The establishment of the Diploma and Bachelor of Commerce were a significant change to the education of accountants in Australia, as all qualifications prior had been handled by three industry bodies that oversaw an individual’s admittance to the profession.
Of the cohort who studied Accounting 1, seven were women. Their eagerness was understandable: the University of Melbourne was the only option for women wanting to study accounting at a tertiary level in Victoria.
Pioneers across the country
In those earliest days, the discipline was led by Edwin Nixon, an esteemed accountant who had already garnered a reputation in Melbourne’s business world. Nixon was supported by Adolf Alexander (Alec) Fitzgerald*, who had himself enrolled as a student in the Bachelor of Commerce in 1925, while simultaneously agreeing to lecture in accounting part-time. The well-respected Fitzgerald was among those who represented the accounting profession in negotiations with Sir Douglas Copland while the latter was planning the establishment of the Faculty.
Accounting on the home front
A steady increase in students and part-time staff continued, and the start of World War II tested the department and the Faculty, as many staff managed obligations towards the war effort while still teaching.
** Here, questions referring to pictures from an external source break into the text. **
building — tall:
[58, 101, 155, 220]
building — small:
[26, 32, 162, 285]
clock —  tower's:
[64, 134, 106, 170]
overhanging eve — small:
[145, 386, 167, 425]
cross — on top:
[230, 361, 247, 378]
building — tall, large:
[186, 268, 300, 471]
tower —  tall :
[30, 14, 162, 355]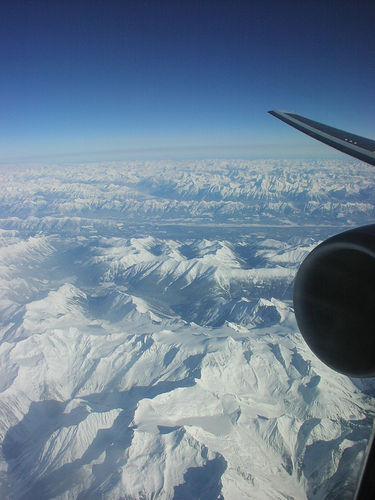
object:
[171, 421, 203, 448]
mountain peak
Former Head of Accounting Geoff Burrows, who has detailed the history of the University’s Accounting Department in his book Promise Fulfilled, says owing to the nature of the war, students who had nearly finished their degrees couldn’t enlist.
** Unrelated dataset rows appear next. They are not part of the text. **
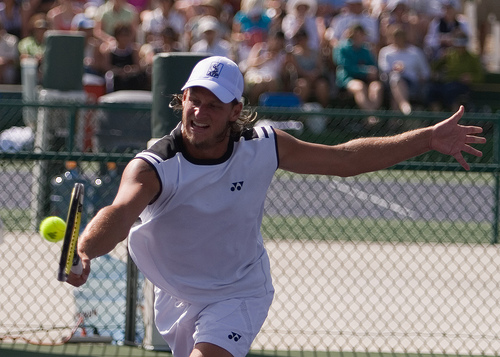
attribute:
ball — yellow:
[38, 217, 67, 242]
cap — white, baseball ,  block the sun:
[180, 54, 243, 105]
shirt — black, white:
[129, 123, 276, 301]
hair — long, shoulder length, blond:
[168, 93, 258, 135]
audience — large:
[1, 2, 500, 122]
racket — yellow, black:
[56, 181, 85, 280]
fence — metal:
[1, 153, 499, 356]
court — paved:
[2, 166, 498, 224]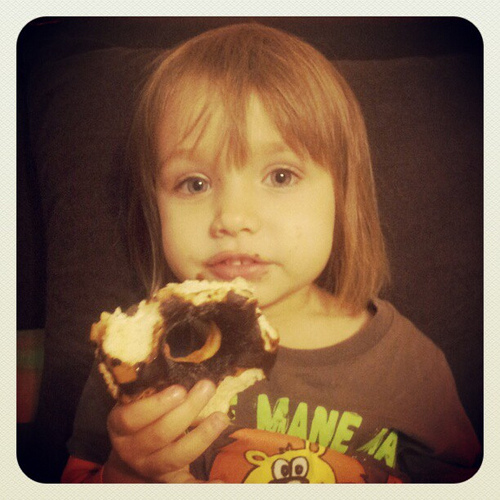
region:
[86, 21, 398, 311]
beautiful little girl with brown hair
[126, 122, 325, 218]
two big brown eyes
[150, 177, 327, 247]
cute little nose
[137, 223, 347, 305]
a cute mouth with crumbs on it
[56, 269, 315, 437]
big chocolate iced do nut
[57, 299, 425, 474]
little girl wearing a black pullover with a M on it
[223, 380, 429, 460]
little girl wearing a black pullover with a a on it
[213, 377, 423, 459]
little girl wearing a black pullover with a n on it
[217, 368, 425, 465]
little girl wearing a black pullover with a Me on it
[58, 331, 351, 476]
little girl holding a do nut with three fingers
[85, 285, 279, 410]
A slightly eaten donut in the girl's hand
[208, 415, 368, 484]
the lion on the tshirt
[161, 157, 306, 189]
the blue eyes of the girl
“Every university student within one year of completing their degree was not allowed to enlist, so University teaching had to keep on.”
“It was important to keep the tap of qualified people running.”
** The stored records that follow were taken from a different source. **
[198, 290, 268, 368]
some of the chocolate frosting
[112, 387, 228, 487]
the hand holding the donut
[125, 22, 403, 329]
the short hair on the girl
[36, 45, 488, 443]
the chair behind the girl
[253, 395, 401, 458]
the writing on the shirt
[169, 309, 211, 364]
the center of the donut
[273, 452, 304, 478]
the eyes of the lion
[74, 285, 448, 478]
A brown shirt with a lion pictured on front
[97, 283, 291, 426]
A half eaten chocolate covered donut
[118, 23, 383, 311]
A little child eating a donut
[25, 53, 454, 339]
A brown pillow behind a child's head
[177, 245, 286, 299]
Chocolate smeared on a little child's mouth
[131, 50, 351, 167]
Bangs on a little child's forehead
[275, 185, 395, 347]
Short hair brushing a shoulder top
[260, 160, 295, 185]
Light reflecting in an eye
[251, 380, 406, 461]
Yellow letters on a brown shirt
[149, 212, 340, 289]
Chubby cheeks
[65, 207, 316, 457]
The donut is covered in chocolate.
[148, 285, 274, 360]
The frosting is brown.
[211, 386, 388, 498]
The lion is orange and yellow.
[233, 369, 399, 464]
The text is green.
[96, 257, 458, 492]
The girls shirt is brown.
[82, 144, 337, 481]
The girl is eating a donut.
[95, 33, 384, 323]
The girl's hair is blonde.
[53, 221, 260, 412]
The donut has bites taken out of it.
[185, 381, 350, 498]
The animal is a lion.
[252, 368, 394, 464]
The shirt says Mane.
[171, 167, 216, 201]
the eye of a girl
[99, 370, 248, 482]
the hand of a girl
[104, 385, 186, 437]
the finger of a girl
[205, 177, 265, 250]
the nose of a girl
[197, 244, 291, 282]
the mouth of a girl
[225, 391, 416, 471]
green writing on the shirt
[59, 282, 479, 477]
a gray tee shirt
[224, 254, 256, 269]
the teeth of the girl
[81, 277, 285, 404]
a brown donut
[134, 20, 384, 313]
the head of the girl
In 1940, Sir Alec Fitzgerald established what is now labelled the CPA Australia – University of Melbourne Annual Research Lecture. This lecture is acknowledged as the longest-running continuous annual lecture at the University, as well as the world’s longest running research lecture in accounting.
The changing face of Australian accountancy
The demographics among students changed considerably after the war. Many of these new students were returning from service overseas. Their classes would have been particularly jarring as many lessons were held in ex-army Nissen huts on campus, which were small prefabricated buildings made of corrugated metal.
“There wasn’t enough space in the University,” Burrows explains.
The era of learning in Nissen huts continued until the late 1950s.
"My Accounting 1 tutes were held in a Nissen hut in 1959," he recalls.
Sir Alec defines a new department
In 1954, Alec Fitzgerald was appointed to the newly established GL Wood Chair of Accounting and became the inaugural head of the Department of Accounting.
Knighted in 1955, Sir Alec Fitzgerald continued in this leadership for three years before his retirement in February of 1958, which forced the department to shift its long-held structure that relied on a select few dedicated staff teaching an enormous proportion of students.
Fitzgerald retained the chairmanship of the Commonwealth Grant Commission until 1960.
Modernity brings change
One of the fastest changes emerged with the advent of technology. While a few individuals within the department dabbled with computers and punch cards throughout the 50s and 60s, the biggest change came in 1980 when computing was added to the syllabus.
Many of the department’s established lecturers had to attend classes in COBOL programming themselves during the week in order to help their technologically advanced colleagues keep abreast of students’ work.
Throughout the first half of the century, those in the accounting discipline had often been responsible for organisation of the teaching of business law within the Bachelor of Commerce. This returned in 1984, when Accounting merged with the Legal Studies Department to fully encapsulate business law. That year, it also introduced a Master of Commerce specialising in Finance.
In 1991, the Business Law discipline was hived off into a separate unit, leaving a department now deemed the Department of Accounting and Finance. By 1999, diverging subject matters and swelling staff numbers in Accounting and Finance meant the two departments split, a differentiation that continues today.
Into the present
With his long tenure as part of the Department of Accounting, Geoff Burrows reflects that the department has undergone significant changes, particularly in its staffing and student demographics. Initially characterised by a local and older student body, the department now reflects a diverse, international profile.
Burrows says this transformation includes an influx of high-profile international staff who contribute to honours and postgraduate programs, enhancing the overall quality of education.
*Fitzgerald preferred 'Alec' to 'Alex', according to Geoff Burrows, who was made aware of the nickname after he published Promise Fulfilled.